- Born: Steven Willard Moore November 6, 1958 Carrollton, Georgia, U.S.
- Died: September 23, 2024 (aged 65)

NASCAR Cup Series career
- 18 races run over 8 years
- Best finish: 47th (1980)
- First race: 1977 Talladega 500 (Talladega)
- Last race: 1988 TranSouth 500 (Darlington)
| Wins | Top tens | Poles |
|  | 0 |  |

= Steve Moore (racing driver) =

American racing driver (1958–2024)

Steven Willard Moore (November 6, 1958 – September 23, 2024) was an American NASCAR driver from Carrollton, Georgia. In his eighteen-race Winston Cup career from 1977 to 1988, he primarily drove a No. 73 Pontiac or Chevrolet owned by his family.

== Winston Cup Series ==
Moore made his first NASCAR Winston Cup Series start at the age of eighteen at Talladega Superspeedway in 1977, driving the No. 07 Chevrolet for Norris Price. He finished a respectable nineteenth place in that race.
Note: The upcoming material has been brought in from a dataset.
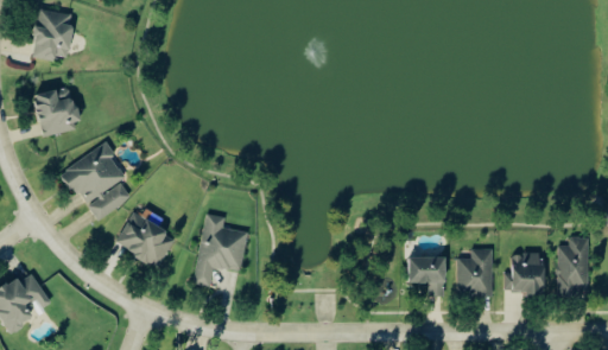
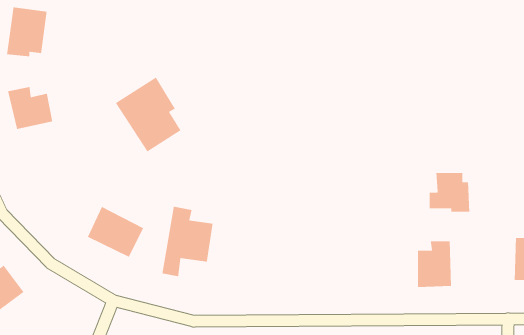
building: [62,142,131,221] -> [115,76,182,152]
building: [502,253,545,294] -> [429,172,470,213]
building: [407,255,445,297] -> none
He raced once each year after that until 1980, when he raced in four Winston Cup races for his family-owned team. He had a best finish in 1980 of thirteenth at Atlanta Motor Speedway. 1981 saw Moore attempting to make the Daytona 500. A seventeenth-place finish in the First UNO Twin 125 race would not be enough to get into the prestigious event. Moore struggled in 1982, only finishing one of the four races that he entered. Moore made two starts in 1983 at Talladega and Michigan. In 1984, Moore once again tried to make the Daytona 500 but was involved in a savage crash in his qualifying race on the 22nd lap. He raced sporadically until 1988, the year he raced his final Winston Cup races. He drove for Roger Hamby in three races, including the Daytona 500, a race Moore had been trying to make for five years.

==ARCA==

Moore raced in one ARCA Permatex SuperCar Series race in his career, coming in 1986 at Talladega. Driving his No. 76 Domino's Pizza Chevrolet, Moore was involved in a first lap accident and failed to finish.

==Personal life==
Moore died on September 23, 2024, and was survived by his wife Sheila. She later announced that he died by suicide brought on by a bout with major depression and insomnia since a heavy anxiety attack at the beginning of the year.